PayPal was launched over 20 years ago and may be considered the first Peer-to-peer network. PayPal allows its customers to set up a PayPal account with them that is normally funded through a secure site using a DDA. It also allows the user to pay or send funds from credit and debit cards to make payments on internet purchases. At its inception, PayPal was owned by and tightly coupled with eBay. It gave eBay users a way of immediately paying for auctions that they won allowing the items to be sent immediately instead of waiting on a check or electronic payment to be sent to the seller.

How PayPal works:

PayPal serves as a middleman or facilitator in financial transactions between individuals or businesses and traditional banking institutions. Instead of directly connecting to a bank account, users can link their bank accounts or credit cards to their PayPal account. When a payment is made through PayPal, it securely processes the transaction and transfers the funds between the payer and the recipient’s bank accounts, providing an additional layer of security and convenience in the payment process.

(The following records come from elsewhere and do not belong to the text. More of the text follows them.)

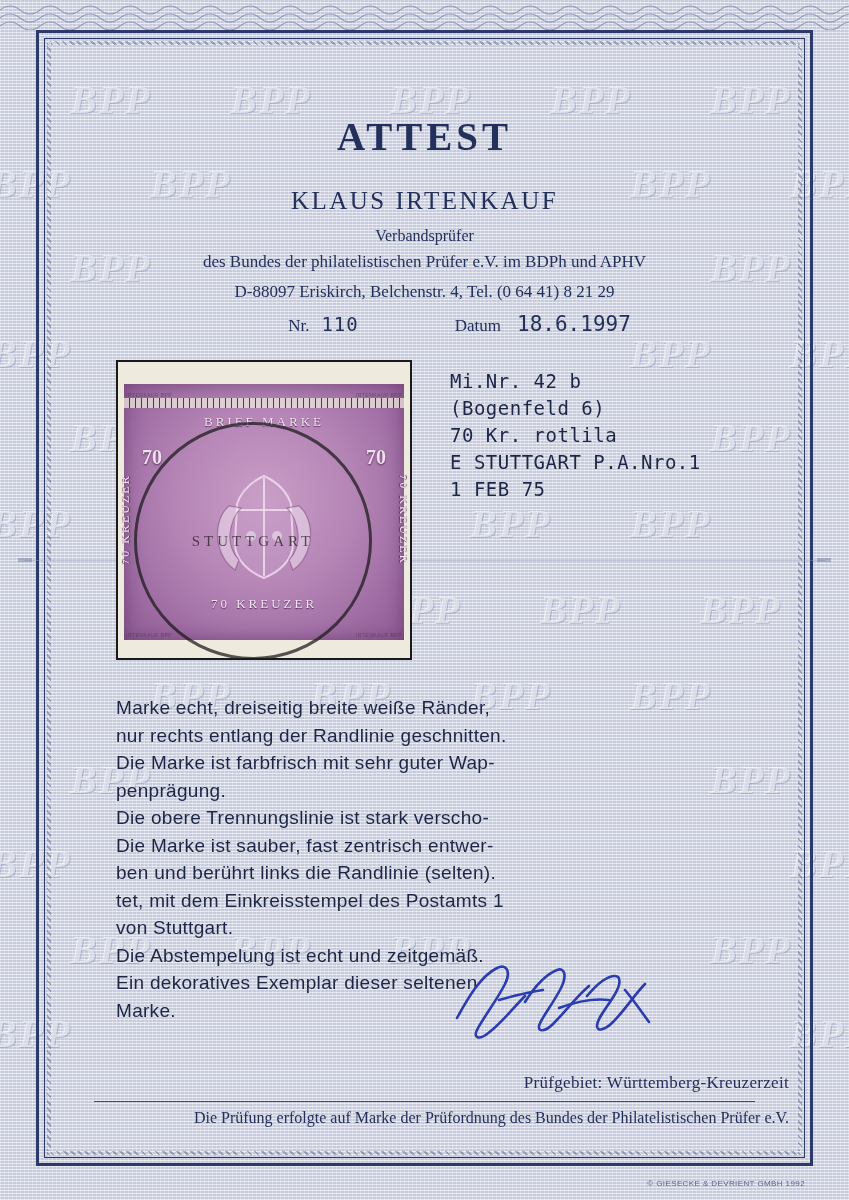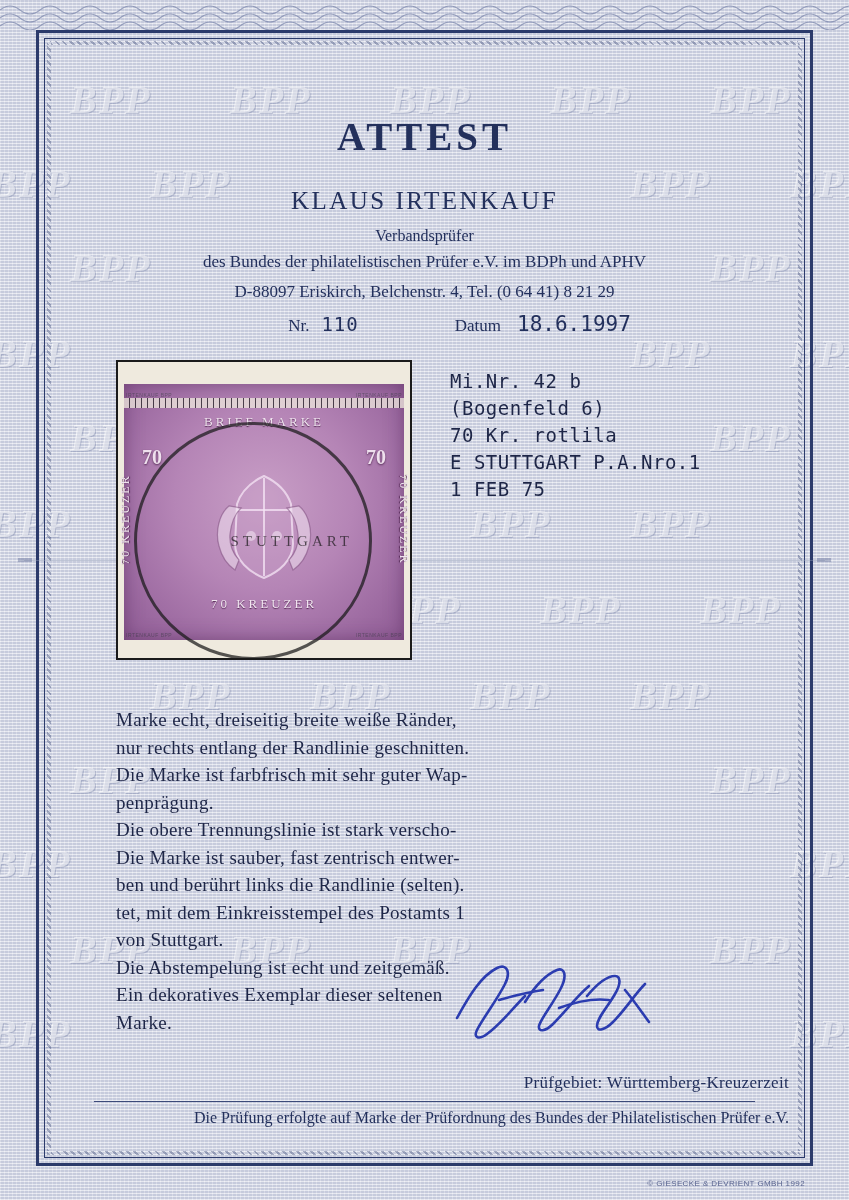"STUTTGART" .cancel-text { text-align: right -> center }
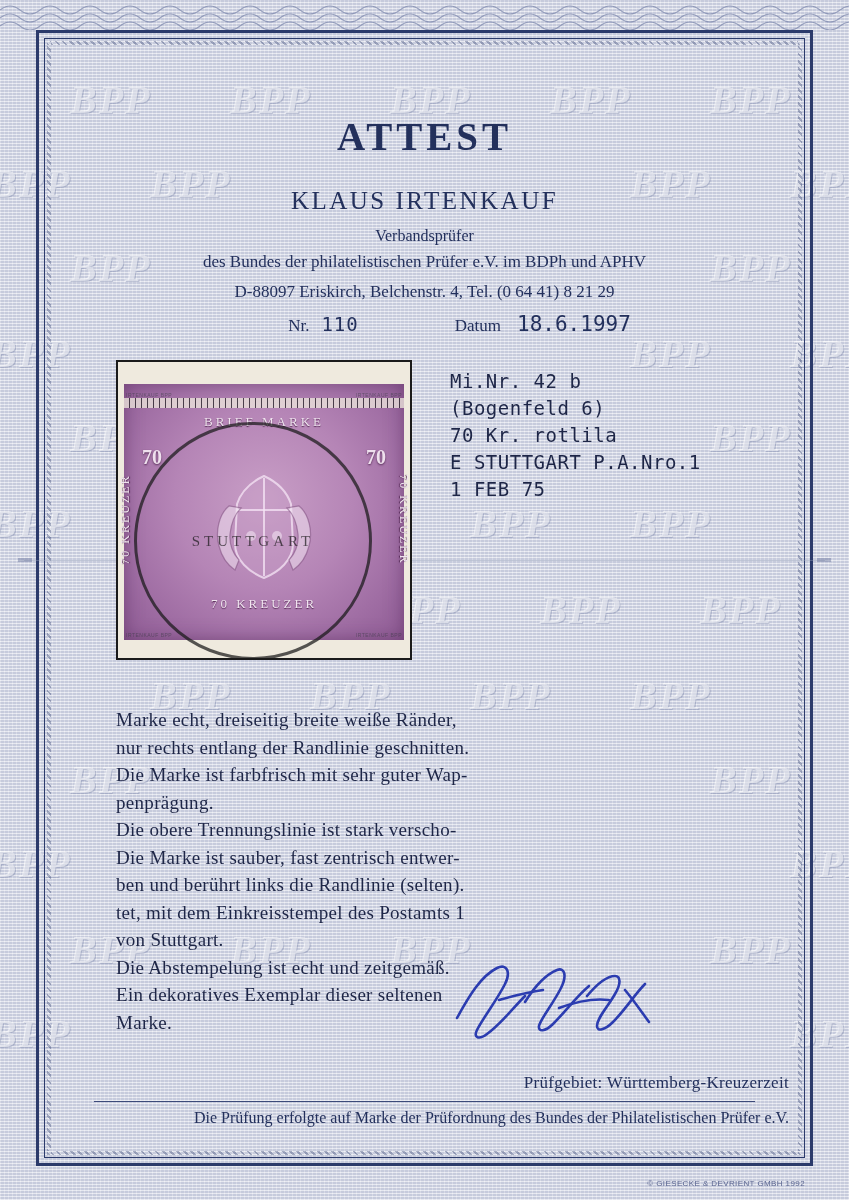"Marke echt, dreiseitig breite weiße" .body-text { font-family: Liberation Serif, serif -> Liberation Sans, sans-serif; margin-top: 34px -> 22px }
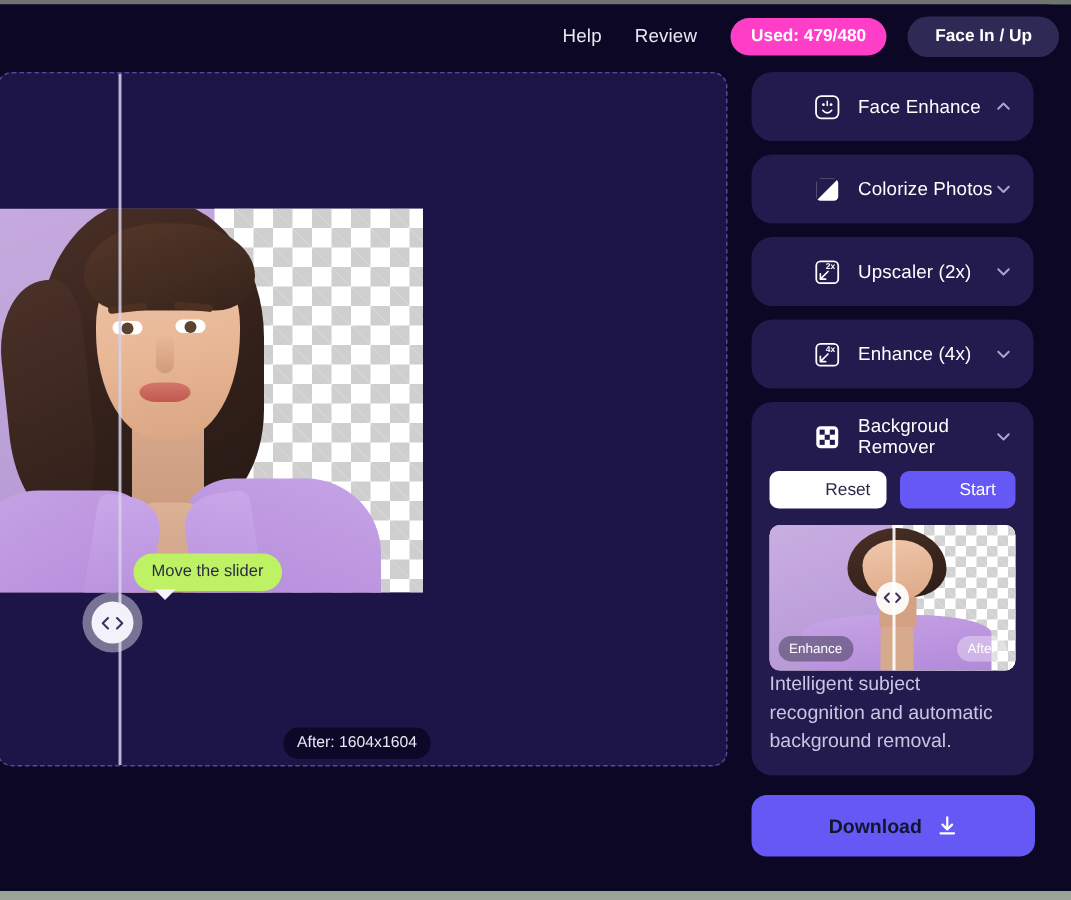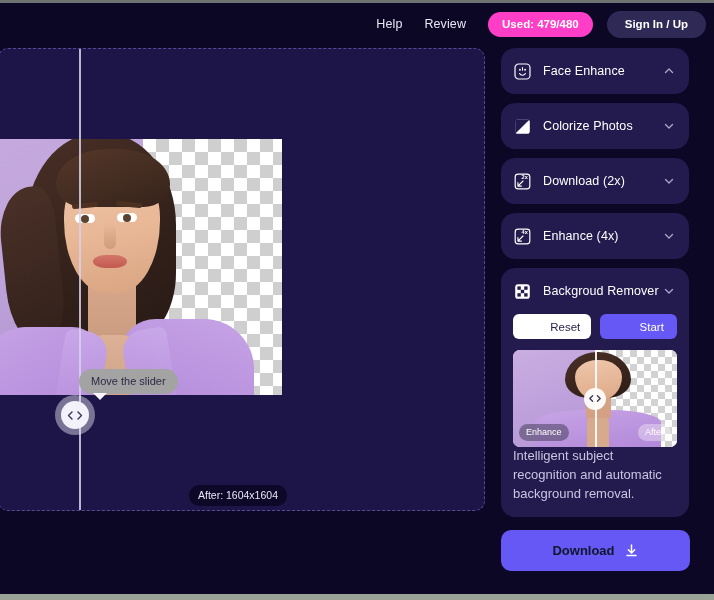"Sign In / Up" span.signin-btn { text: Sign -> Face }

Modern P2P payment apps popped up shortly after PayPal was found to be such a huge success. They served a relatively untapped market allowing near immediate payment/transfer to another person. They also served as an alternative to using PayPal and cards, as they were especially easy to use for sending money to family and friends.

How modern P2P technology works:

Modern peer-to-peer (P2P) payment systems allow individuals to transfer funds directly to one another using digital platforms or mobile applications. In general they through the following steps:

1) User registration: The user downloads the P2P app to their mobile device. Then the user completes a form that includes personal information and a financial institution account number or credit/debit card to be used to send and receive funds.

2) After registration, the user’s identity is verified. Usually by answering a few authentication questions to ensure security and regulatory compliance.

3) Next, this is not always required, but the user usually funds the P2P account by transferring funds in from their FI account or card.

4) Payments or fund transfers are made by entering the recipient’s information and an amount to send to the recipient. Usually, a mobile number or email address, but sometimes UserID.

5) To receive the funds, the recipient must at a minimum provide routing information to their account, but may be required to set up an account on the app. Also, the recipient may have to authenticate themselves to approve the receipt of the funds. This may require a PIN, password, biometric authentication, or some other type of security measure.

6) Once complete, the P2P payment system securely transfers the funds from the sender’s account to the recipient’s account. Depending on the app, this may involve routing the transaction through the banking system or using alternative methods like digital wallets.

7) Once complete, both parties are notified of the transaction to provide confirmation that that the transfer is complete.

8) The recipient can then access the transferred funds in their P2P payment account. They can choose to keep the funds in the account for future transactions or transfer them to their linked bank account.

9) To ensure that the transaction is secure, the P2P system will employ various security measures, such as encryption, fraud detection algorithms, and transaction monitoring, to protect users’ financial information and prevent unauthorized access.

No matter which technology you use, be assured your payment will make it to your account. However, please keep in mind that some technology is much safer than others. Which is your preferred payment method?